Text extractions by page
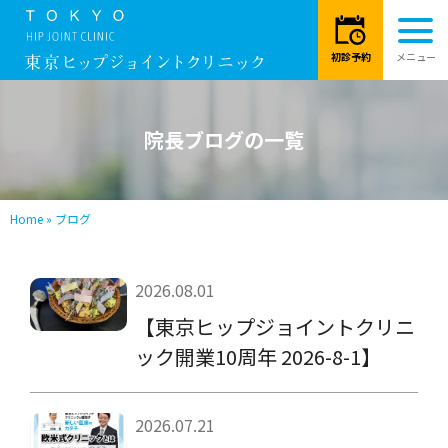
院長ブログの一覧
Home
»
ブログ
2026.08.01
【東京ヒップジョイントクリニ
ック開業10周年 2026-8-1】
2026.07.21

### Task description
Copy the text lines from every entry above verbatim, omitting the pictures.

### Your solution
院長ブログの一覧
Home
»
ブログ
2026.08.01
【東京ヒップジョイントクリニ
ック開業10周年 2026-8-1】
2026.07.21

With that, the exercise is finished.